Entretien avec Marie-Pierre Brêtas au sujet de LA CAMPAGNE DE SÁO JOSÉ paru dans le quotidien du FIDMarseille du 11 juillet 2010

   
Comment est né le projet ? Pourquoi choisir cette ville en particulier ?
A l'origine, il y a une fascination pour l'intérieur du Nordeste brésilien qui remonte à mon enfance lorsque j'ai vu pour la première fois un film de Glauber Rocha à la télévision. Je suis liée de façon personnelle au Brésil depuis de nombreuses années mais je voulais découvrir cette région dont la mythologie s'est construite, comme pour le Far West américain, en partie à travers le cinéma. J'ai commencé des repérages pour un projet autour des cangaceiros, les bandits du début du XIXe siècle. Je suis arrivée à São José Da Lagoa Tapada, littéralement Saint Joseph de La Lagune Bouchée, en pleine campagne électorale locale. Je me suis trouvée plongée dans le tourbillon de ce que j'étais partie chercher là-bas : un monde déraisonné parce que construit autour de cette formidable confrontation entre une nature sauvage, rude, des espaces immenses et l'homme qui doit sans cesse en dégager son humanité. J'étais comme prise au milieu d'une tornade qui faisait éclater toutes les certitudes bien pensées de notre culture. J'ai décidé de m'arrimer à la folie de ces personnages, de me servir de ce biais dramatique des élections pour faire un film qui me permettrait de tracer un chemin dans cette réalité déboussolante.
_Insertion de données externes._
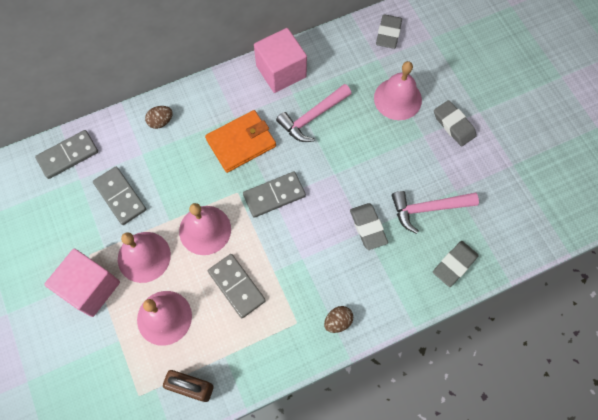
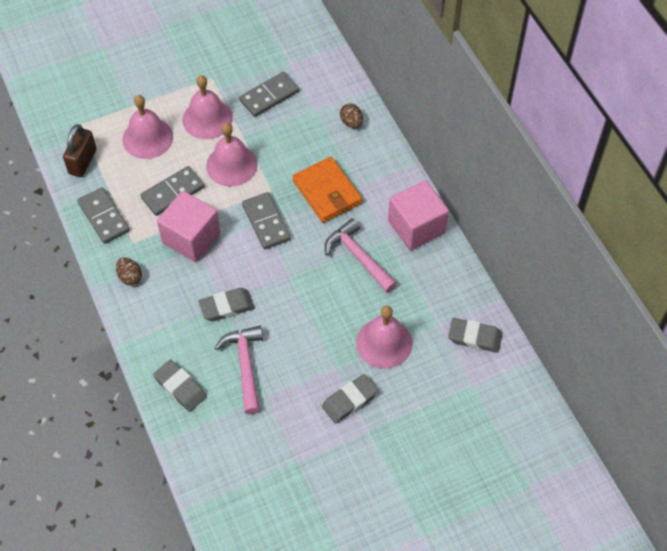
camera: 90 degrees right, 10 degrees down
(68, 155) = (313, 52): grey domino -> grey domino (103, 217)
(90, 288) = (180, 82): pink cube -> pink cube (191, 238)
A un moment du film, un des chargés de la campagne, en expliquant les « trucs » à ses partenaires, dit « Surtout, faites attention à ne pas être filmés ». Pourquoi vous ont-ils laissée filmer ? Comment vous êtes-vous positionnée par rapport à eux ?

Dans le Nordeste, comme dans beaucoup d'autres endroits, tout le monde joue ce jeu clientéliste et la campagne devient une grosse foire d'empoigne entre politiques et électeurs, ce qui est évidemment totalement illégal. Les camps essayent parfois de faire annuler la victoire de candidats adverses en tentant d'apporter la preuve de leurs pratiques frauduleuses. Ils essayent alors de les filmer lors d'achats de votes le jour des élections. Moi, je suis évidemment hors de ce jeu électoral. D'ailleurs l'une des motivations d'Anibal pour faire le film était de dire: "Il faut montrer qu'il n'y a pas de possibilité réelle de démocratie quand il y a pauvreté". Il est contre ce système mais c'est un cercle vicieux alimenté à la fois par les politiques et les électeurs pour qui c'est l'occasion ou jamais de retirer un quelconque profit. Mon positionnement n'était pas dans une dénonciation de ces pratiques. Je ne juge pas mes personnages, j'essaye, à travers le film, de saisir leurs logiques, leurs contradictions, leurs errements.

La campagne est longue, votre film est relativement bref. Comment avez-vous pensé le montage ?
Un des enjeux principaux du montage était de poser dès le début du film ce cadre dramatique, social des élections municipales pour permettre ensuite aux personnages d'y évoluer et de prendre une ampleur romanesque. Ce n'est pas un film sur les élections mais sur des personnages qui sont révélés à travers ce questionnement du geste politique. L'une des préoccupations que nous avions mon monteur, Gilles Volta, et moi, était de trouver le juste équilibre pour exposer ce jeu électoral sans s'y enfoncer complètement. Ensuite il nous fallait nous en libérer, pour le reléguer réellement à l'arrière plan et se concentrer sur la réalité humaine des personnages. En ce sens les scènes libres, comme la petite fille qui marche dans la montagne, permettaient de rendre compte de l'ampleur, de la puissance sauvage de ce monde, tout en faisant exploser le cadre social des élections.